PÚBLICO QUARTA-FEIRA, 4 JULHO 1990 >> Videodiscos >> Pop

CONTRA OS CANHÕES


UHF
ESTE FILME/AMÉLIA RECRUTA
Maxi, Ed. Edisom



Este disco prova-o. Os UHF assumem-se definitivamente como o principal grupo português de rock. Do verdadeiro, direto, descomplexado, mandando às urtigas quem neles insiste em ver D. Sebastião ou então, frustradas as tontas expetativas, uma corja de vendidos. Não são nem uma coisa nem outra. Nem se preocupam muito com isso. O novo disco é o melhor da banda, dos últimos tempos. A vários níveis. A começar pela capa, uma fotografia simulando um anúncio de filme, retratando a preto e branco uma cena de guerra. “Este Filme” e a legenda aposta – “Intenso e verdadeiro, humor… A história de um soldado”. Por baixo a respetiva ficha técnica. O cartaz, sobrepondo-se à impressão de uma entrevista a António Manuel Ribeiro. Na contracapa, um plano ampliado da mesma fotografia, nas cores da bandeira nacional.

────────────────────

● **O que fazer**
1. Repete, tal como está na crítica acima, tudo o que vai de "CONTRA OS CANHÕES" até "da bandeira nacional.".
2. Segundo a crítica acima, que cena retrata a fotografia da capa do disco?
Os dados que se seguem não têm qualquer relação com a crítica acima.

────────────────────

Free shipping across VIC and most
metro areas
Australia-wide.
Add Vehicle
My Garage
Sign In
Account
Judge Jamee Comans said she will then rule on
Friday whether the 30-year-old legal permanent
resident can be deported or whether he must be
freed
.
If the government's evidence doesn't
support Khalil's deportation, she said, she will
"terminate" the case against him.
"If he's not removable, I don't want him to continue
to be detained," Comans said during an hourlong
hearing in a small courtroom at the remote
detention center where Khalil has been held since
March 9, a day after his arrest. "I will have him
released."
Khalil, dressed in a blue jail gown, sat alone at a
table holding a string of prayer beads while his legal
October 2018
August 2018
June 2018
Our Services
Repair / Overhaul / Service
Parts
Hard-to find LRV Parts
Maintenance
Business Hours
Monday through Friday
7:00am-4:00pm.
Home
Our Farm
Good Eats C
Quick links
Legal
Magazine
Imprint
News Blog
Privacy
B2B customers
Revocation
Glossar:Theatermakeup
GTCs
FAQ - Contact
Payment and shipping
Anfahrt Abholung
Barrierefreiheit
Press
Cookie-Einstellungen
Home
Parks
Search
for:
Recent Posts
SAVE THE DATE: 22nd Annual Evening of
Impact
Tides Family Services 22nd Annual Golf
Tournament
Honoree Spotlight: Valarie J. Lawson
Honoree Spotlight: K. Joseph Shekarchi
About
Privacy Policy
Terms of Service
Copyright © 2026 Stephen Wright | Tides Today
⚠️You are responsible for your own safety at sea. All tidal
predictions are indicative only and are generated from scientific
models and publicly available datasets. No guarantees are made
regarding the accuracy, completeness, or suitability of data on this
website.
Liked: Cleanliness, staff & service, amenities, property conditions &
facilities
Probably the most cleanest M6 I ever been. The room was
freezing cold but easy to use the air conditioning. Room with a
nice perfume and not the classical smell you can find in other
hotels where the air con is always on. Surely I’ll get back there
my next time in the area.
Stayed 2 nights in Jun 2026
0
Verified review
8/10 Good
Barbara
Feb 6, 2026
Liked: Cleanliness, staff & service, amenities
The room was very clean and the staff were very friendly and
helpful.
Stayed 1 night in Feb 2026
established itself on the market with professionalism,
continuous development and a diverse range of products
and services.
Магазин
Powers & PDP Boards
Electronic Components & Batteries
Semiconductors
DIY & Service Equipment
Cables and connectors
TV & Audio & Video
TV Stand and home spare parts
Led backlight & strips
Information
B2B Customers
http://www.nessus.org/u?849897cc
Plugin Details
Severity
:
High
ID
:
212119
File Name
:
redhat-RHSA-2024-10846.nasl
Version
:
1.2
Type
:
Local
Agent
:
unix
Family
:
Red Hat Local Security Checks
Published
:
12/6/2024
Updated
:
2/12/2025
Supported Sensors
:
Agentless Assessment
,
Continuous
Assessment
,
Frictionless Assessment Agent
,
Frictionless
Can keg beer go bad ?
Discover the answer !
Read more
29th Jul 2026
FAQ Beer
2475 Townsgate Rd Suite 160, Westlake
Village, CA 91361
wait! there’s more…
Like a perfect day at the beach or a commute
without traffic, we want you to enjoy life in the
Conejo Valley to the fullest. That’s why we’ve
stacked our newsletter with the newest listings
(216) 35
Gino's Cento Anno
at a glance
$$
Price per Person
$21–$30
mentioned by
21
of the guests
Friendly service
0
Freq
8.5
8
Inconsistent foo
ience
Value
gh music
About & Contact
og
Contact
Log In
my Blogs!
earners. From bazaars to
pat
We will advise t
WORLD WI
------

────────────────────

● **Respostas esperadas**
1.
CONTRA OS CANHÕES


UHF
ESTE FILME/AMÉLIA RECRUTA
Maxi, Ed. Edisom



Este disco prova-o. Os UHF assumem-se definitivamente como o principal grupo português de rock. Do verdadeiro, direto, descomplexado, mandando às urtigas quem neles insiste em ver D. Sebastião ou então, frustradas as tontas expetativas, uma corja de vendidos. Não são nem uma coisa nem outra. Nem se preocupam muito com isso. O novo disco é o melhor da banda, dos últimos tempos. A vários níveis. A começar pela capa, uma fotografia simulando um anúncio de filme, retratando a preto e branco uma cena de guerra. “Este Filme” e a legenda aposta – “Intenso e verdadeiro, humor… A história de um soldado”. Por baixo a respetiva ficha técnica. O cartaz, sobrepondo-se à impressão de uma entrevista a António Manuel Ribeiro. Na contracapa, um plano ampliado da mesma fotografia, nas cores da bandeira nacional.

2. Uma cena de guerra, a preto e branco.